Fermi's Interaction - The Nature of The Interaction

The Nature of The Interaction

The interaction could also explain muon decay via a coupling of a muon, electron-antineutrino, muon-neutrino and electron, with the same fundamental strength of the interaction. This hypothesis was put forward by Gershtein and Zeldovich and is known as the Conserved Vector Current hypothesis.

Fermi's four-fermion theory describes the weak interaction remarkably well. Unfortunately, the calculated cross-section grows as the square of the energy, making it unlikely that the theory is valid at energies much higher than about 100 GeV. The solution is to replace the four-fermion contact interaction by a more complete theory (UV completion)—an exchange of a W or Z boson as explained in the electroweak theory.

In the original theory, Fermi assumed that the form of interaction is a contact coupling of two vector currents. Subsequently, it was pointed out by Lee and Yang that nothing prevented the appearance of an axial, parity violating current, and this was confirmed by experiments carried out by Chien-Shiung Wu.

Fermi's interaction showing the 4-point fermion vector current, coupled under Fermi's Coupling Constant, "Gf". Fermi's Theory was the first theoretical effort in describing nuclear decay rates for Beta-Decay.

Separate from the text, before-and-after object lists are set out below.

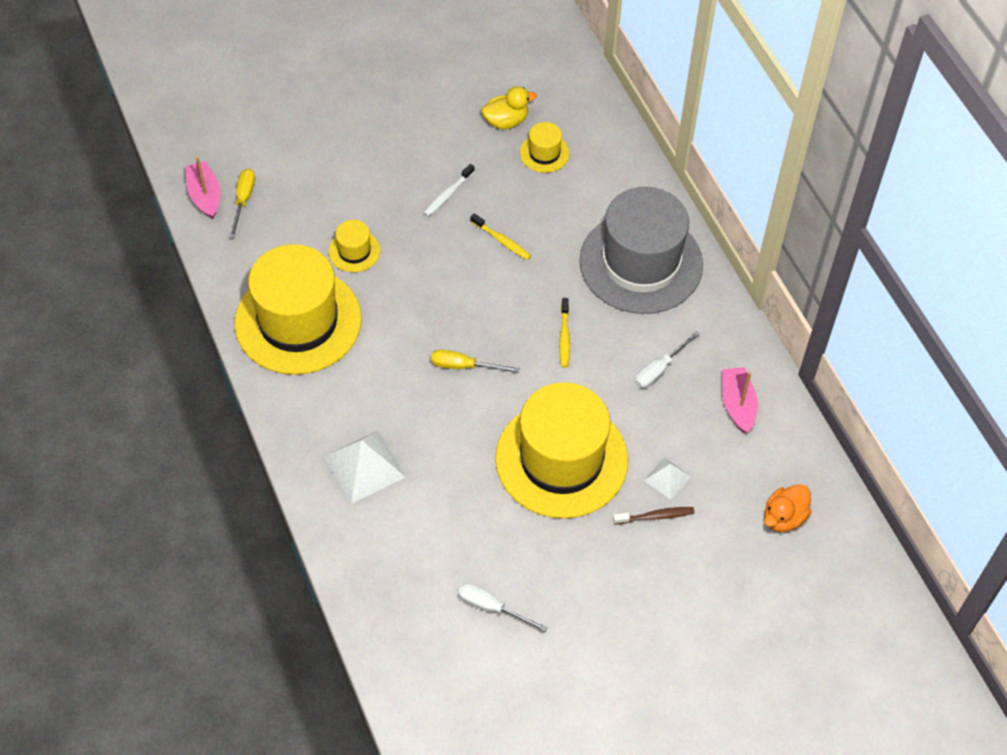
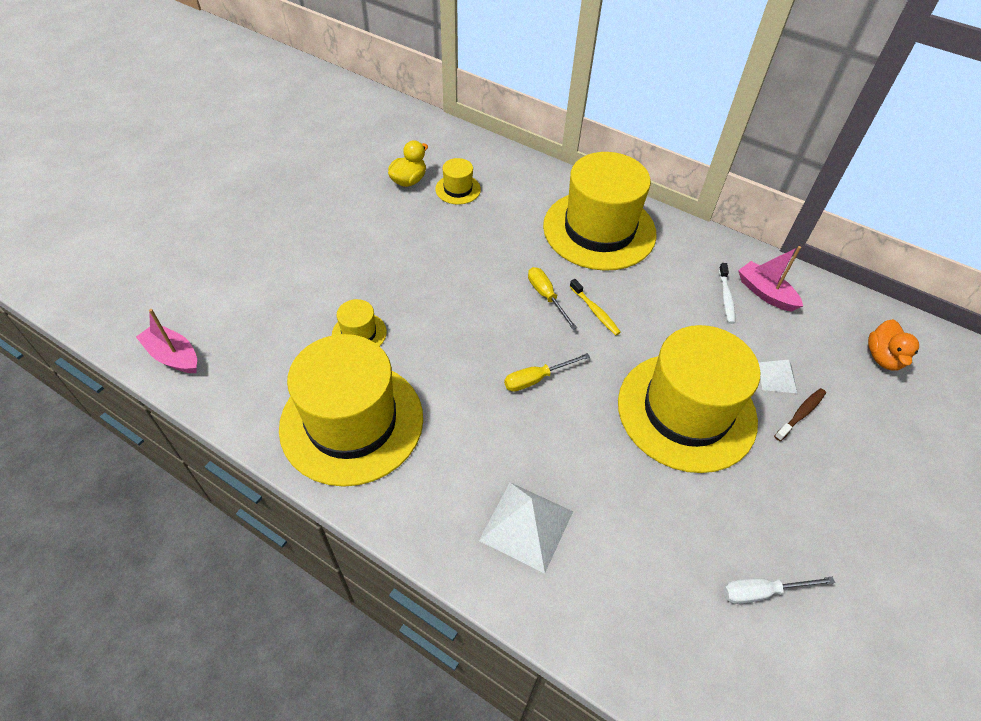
camera: 35 degrees left, 5 degrees down
yellow screwdriver [230,168,255,238] -> yellow screwdriver moved to [528,267,577,330]
white toothbrush [424,164,475,216] -> white toothbrush moved to [719,263,735,324]
yellow toothbrush [470,213,531,260] -> none
grey hat [579,187,703,314] -> yellow hat [543,152,657,271]
white screwdriver [635,331,700,388] -> none

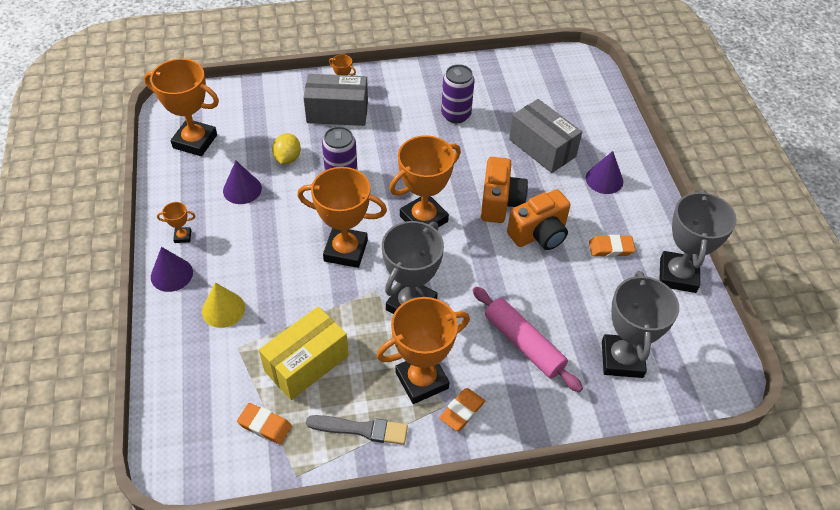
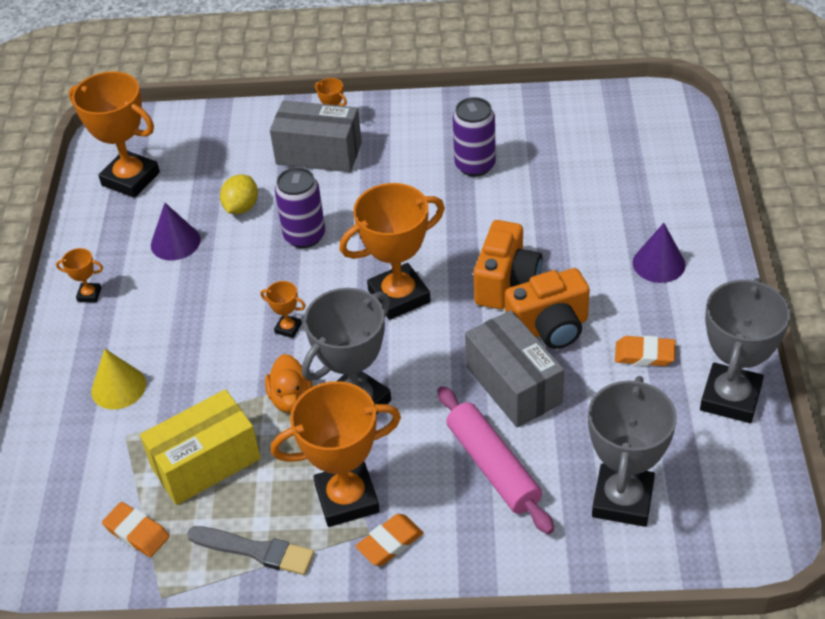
camera: 15 degrees right, 5 degrees down
purple cone [151,247,193,292] -> none
orange trophy [297,167,387,268] -> orange trophy [260,281,306,338], size x0.43
grey box [509,99,582,173] -> grey box moved to [465,310,564,427]
none -> orange duck [265,354,312,413]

The inclusion of Parity violation in Fermi's interaction was done by George Gamow and Edward Teller in the so-called Gamow-Teller Transitions which described Fermi's interaction in terms of Parity violating "allowed" decays and Parity conserving "superallowed" decays in terms of anti-parallel and parallel electron and neutrino spin states respectively. Before the advent of the electroweak theory and the Standard Model, George Sudarshan and Robert Marshak, and also independently Richard Feynman and Murray Gell-Mann, were able to determine the correct tensor structure (vector minus axial vector, VA) of the four-fermion interaction.